Jase slid into the unmarked and called his partner.
“Maza.”
“I have some rather interesting info.”
“Shoot.”
“It seems our Miss Devereaux told Townsend when he wouldn’t take no for an answer the other night, that if he persisted, she’d cut his balls off and shove them down his throat.”
“No shit. A sideways confession?”
“I don’t think so, she was pissed, and she’s too smart. Maybe she didn’t hack him, but the person who did him must have overheard her threaten Townsend and knew we’d find out.”
“You think someone is trying to pin this on her?”
“Maybe. But my gut says she’s involved somehow, I’m just not sure how. I’ll bet my new house she was the one on the nine-one-one tape.”
“I’ve already sent it out for analysis.”
“Good. Did you run down Otis Thibodeaux?”
“Yep, just got it. He likes the good life. Suite nine-twenty at the San Jose Fairmont. You want me to visit him?”
“I’m on my way right now. Do we have any more from the coroner? Or the techs? I need some DNA.”
“Lab is backed up. Most of it’s going to county, where we take a number.”
“You’d think with a San Jose resident as the murder victim they would speed it up.”
“Nah, the sheriff has cracked down on cuts. We wait our turn.”
“That’s bullshit.”
“Agreed.”
“Run down a William Trent MacDonald, and Katsuo Hiro—”

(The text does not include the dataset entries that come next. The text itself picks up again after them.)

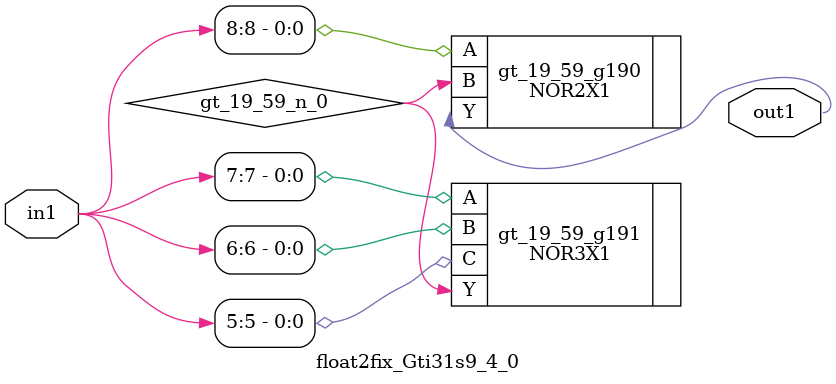
<source format=v>
`timescale 1ps / 1ps


module float2fix_Gti31s9_4_0(in1, out1);
  input [8:0] in1;
  output out1;
  wire [8:0] in1;
  wire out1;
  wire gt_19_59_n_0;
  NOR2X1 gt_19_59_g190(.A (in1[8]), .B (gt_19_59_n_0), .Y (out1));
  NOR3X1 gt_19_59_g191(.A (in1[7]), .B (in1[6]), .C (in1[5]), .Y
       (gt_19_59_n_0));
endmodule



</source>
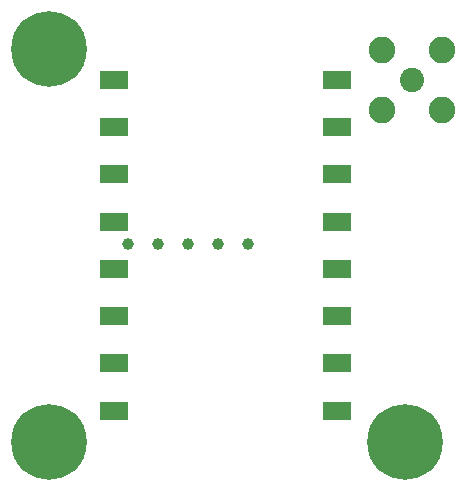
<source format=gbs>
G04 #@! TF.GenerationSoftware,KiCad,Pcbnew,7.0.5-0*
G04 #@! TF.CreationDate,2023-07-15T01:27:44-04:00*
G04 #@! TF.ProjectId,strato_connect,73747261-746f-45f6-936f-6e6e6563742e,rev?*
G04 #@! TF.SameCoordinates,Original*
G04 #@! TF.FileFunction,Soldermask,Bot*
G04 #@! TF.FilePolarity,Negative*
%FSLAX46Y46*%
G04 Gerber Fmt 4.6, Leading zero omitted, Abs format (unit mm)*
G04 Created by KiCad (PCBNEW 7.0.5-0) date 2023-07-15 01:27:44*
%MOMM*%
%LPD*%
G01*
G04 APERTURE LIST*
%ADD10C,2.050000*%
%ADD11C,2.250000*%
%ADD12C,1.000000*%
%ADD13C,0.800000*%
%ADD14C,6.400000*%
%ADD15R,2.400000X1.500000*%
G04 APERTURE END LIST*
D10*
X175133000Y-63800000D03*
D11*
X172593000Y-61260000D03*
X172593000Y-66340000D03*
X177673000Y-61260000D03*
X177673000Y-66340000D03*
D12*
X153615000Y-77680000D03*
D13*
X172100000Y-94500000D03*
X172802944Y-92802944D03*
X172802944Y-96197056D03*
X174500000Y-92100000D03*
D14*
X174500000Y-94500000D03*
D13*
X174500000Y-96900000D03*
X176197056Y-92802944D03*
X176197056Y-96197056D03*
X176900000Y-94500000D03*
D12*
X151075000Y-77680000D03*
D13*
X141986000Y-94500000D03*
X142688944Y-92802944D03*
X142688944Y-96197056D03*
X144386000Y-92100000D03*
D14*
X144386000Y-94500000D03*
D13*
X144386000Y-96900000D03*
X146083056Y-92802944D03*
X146083056Y-96197056D03*
X146786000Y-94500000D03*
X142000000Y-61200000D03*
X142702944Y-59502944D03*
X142702944Y-62897056D03*
X144400000Y-58800000D03*
D14*
X144400000Y-61200000D03*
D13*
X144400000Y-63600000D03*
X146097056Y-59502944D03*
X146097056Y-62897056D03*
X146800000Y-61200000D03*
D12*
X158695000Y-77680000D03*
X161235000Y-77680000D03*
X156155000Y-77680000D03*
D15*
X168760000Y-63800000D03*
X168760000Y-67800000D03*
X168760000Y-71800000D03*
X168760000Y-75800000D03*
X168760000Y-79800000D03*
X168760000Y-83800000D03*
X168760000Y-87800000D03*
X168760000Y-91800000D03*
X149910000Y-91800000D03*
X149910000Y-87800000D03*
X149910000Y-83800000D03*
X149910000Y-79800000D03*
X149910000Y-75800000D03*
X149910000Y-71800000D03*
X149910000Y-67800000D03*
X149910000Y-63800000D03*
M02*

</source>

“Is that the chap Jade left with last night?”
“Yeah.”
“You know he’s the CEO of SyTech, don’t you?”
That was why he was so familiar. Global SyTech, Japan’s answer to Microsoft.
“I knew he was connected. Be quiet about it, he got a little overzealous with Miss Devereaux last night at dinner. Not sure what would have happened if I hadn’t interrupted.”
“She’s turning tricks in restaurants?”
“It looked that way, but now I’m not sure.”
“Don’t fall for the crack, man.”
Jase laughed. “That’s my line.”
“I’m serious. Even for the hit-and-run master you are, sometimes all it takes is one woman to geld you.”